あなた達からの話なら聞いてくれるかもしれない、という期待を込めた僕の我侭です。」
その言葉に「ふーん」と答えつつ、クーネが戻った部屋の方を見る。しばらくして
「他人任せ、というのが少し気になるけど・・・。いいよ、お兄さんの話聞いてあげる。」
「ごめん、ありがとう。」
謝罪とお礼を言うと、カッツは語り始めた。
ルマー村が襲撃された日、クーネの家に来ていたカッツは、敵わないまでもクーネとその家族が逃げる時間を稼ぐべきと覚悟を決めていたのだが、そんなカッツを家に帰したのはクーネの母親だった。
「クーネには事情を話しておくから、自分の親を守ってあげなさい」と言われ、心の中でまた会うと誓い、クーネの家を後にしたのだが、酷な事に村で唯一の道具屋であったカッツの家は優先的に襲われ、戻ってきた時にはすでに破壊された後だった。

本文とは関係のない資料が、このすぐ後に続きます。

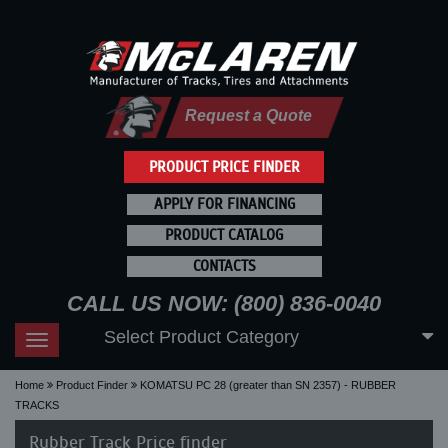
Request a Quote
PRODUCT PRICE FINDER
APPLY FOR FINANCING
PRODUCT CATALOG
CONTACTS
CALL US NOW: (800) 836-0040
Select Product Category
Toggle
navigation
Home
Product Finder
KOMATSU PC 28 (greater than SN 2357) - RUBBER
TRACKS
Rubber Track Price finder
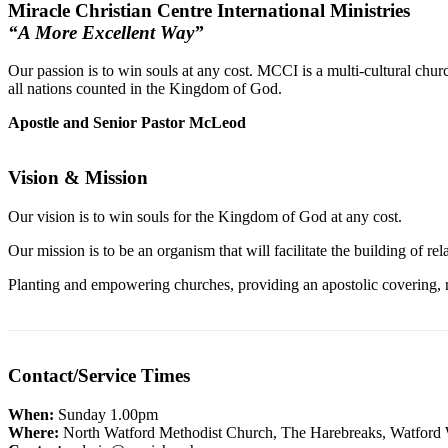
Miracle Christian Centre International Ministries
“A More Excellent Way”
Our passion is to win souls at any cost. MCCI is a multi-cultural chur
all nations counted in the Kingdom of God.
Apostle and Senior Pastor McLeod
Vision & Mission
Our vision is to win souls for the Kingdom of God at any cost.
Our mission is to be an organism that will facilitate the building of 
Planting and empowering churches, providing an apostolic covering, rai
Contact/Service Times
When:
Sunday 1.00pm
Where:
North Watford Methodist Church, The Harebreaks, Watfo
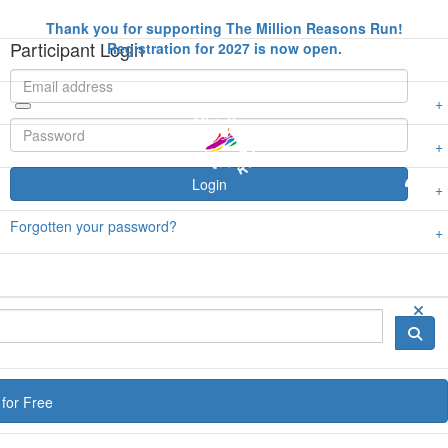
Thank you for supporting The Million Reasons Run!
Participant Login
Registration for 2027 is now open.
Login
Forgotten your password?
for Free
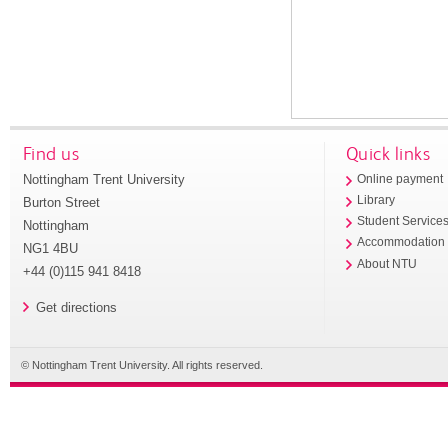
Find us
Quick links
Nottingham Trent University
Online payment
Library
Burton Street
Student Service
Nottingham
Accommodation
NG1 4BU
About NTU
+44 (0)115 941 8418
Get directions
© Nottingham Trent University. All rights reserved.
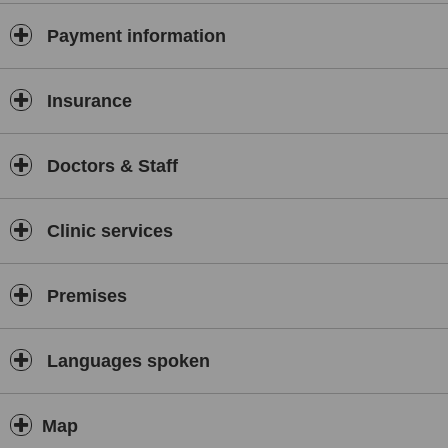
major television channels such as:
Payment information
Vinh Long Television (over 20 years)
VTV9 (over 7 years)
HTV9 and HTV7 (over 5 years)
Insurance
These persistent contributions have helped Dr. Vuong Khanh Long
receive many prestigious awards, including:
Doctors & Staff
Golden Hand Award for Cosmetic Surgery 2013
Leading Brand of Vietnam 2025 Award
Clinic services
And many other prestigious titles in the field of aesthetics
Dr. Vuong Khanh Long, cosmetic surgeon
Premises
Dr. Vuong Khanh Long was awarded the Leading Brand of Vietnam
2025 Award
Dr. Vuong Khanh Long is currently performing a variety of
Languages spoken
procedures Cosmetic surgery services include, among other
prominent services such as:
Eye surgery: eyelid surgery, removal of under-eye fat, canthoplasty,
Map
double eyelid surgery…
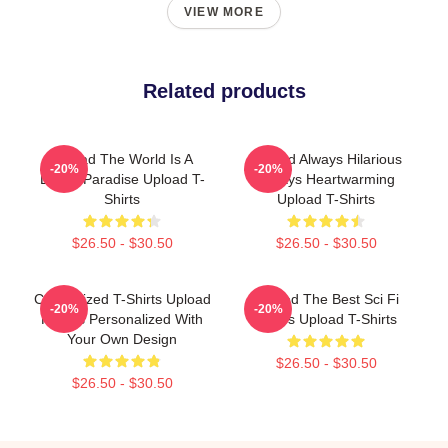
VIEW MORE
Related products
Upload The World Is A
Upload Always Hilarious
-20%
-20%
Digital Paradise Upload T-
Always Heartwarming
Shirts
Upload T-Shirts
$26.50 - $30.50
$26.50 - $30.50
Customized T-Shirts Upload
Upload The Best Sci Fi
-20%
-20%
Photos Personalized With
Series Upload T-Shirts
Your Own Design
$26.50 - $30.50
$26.50 - $30.50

呆然と立ち尽くしていたが、道具屋の主人である父がギリギリ助け出されたと村民に聞き、急いで向かうも瀕死の状態でかろうじて生きている状態だった。
そんな時、村に到着したジグラッドが襲ってきた相手を倒し、村の壊滅は回避されたが、いまだ危険な状態に変わらない父を助けようと、数人の怪我人と一緒にブロディ山岳都市に向かう馬車へと父と乗り込んだのだが、父はその馬車の中で息を引き取った。
ブロディに到着し、怒りと悲しみにくれたカッツは、冒険者として力をつけ、村を襲った軍団に一矢報いることを決意するのだが、残念なことに戦闘に関しての才能は無く、上達する見込みが無かった。
だが幼少から道具屋の父を手伝っていたため、道具に関する知識と鑑定眼に才能を見出し、サポートする形へと転換しその実力を身につけていくのだった。
少し間を置き、カッツは苦笑いを浮かべながら、
「まぁ結局ジグラッドが魔王を討伐して、僕は何も出来なかったんですけどね。村にも戻ってみようとは考えたのですが、クーネの両親が殺されたことを聞いて会わせる顔が無く、今まで来てしまいました。
昨日久々に会えて嬉しかったんですが、あの態度から見てきっと母親は僕のことを伝える前に殺されてしまったんでしょう。それなら今回の依頼を果たしたらクーネとは・・・。」
「会わないほうがいい、と言いたいのね?」
遮るようにかけられた言葉に驚き、声の主へと視線を向ける。そこにはいつの間にかクーネが立っていた・・・。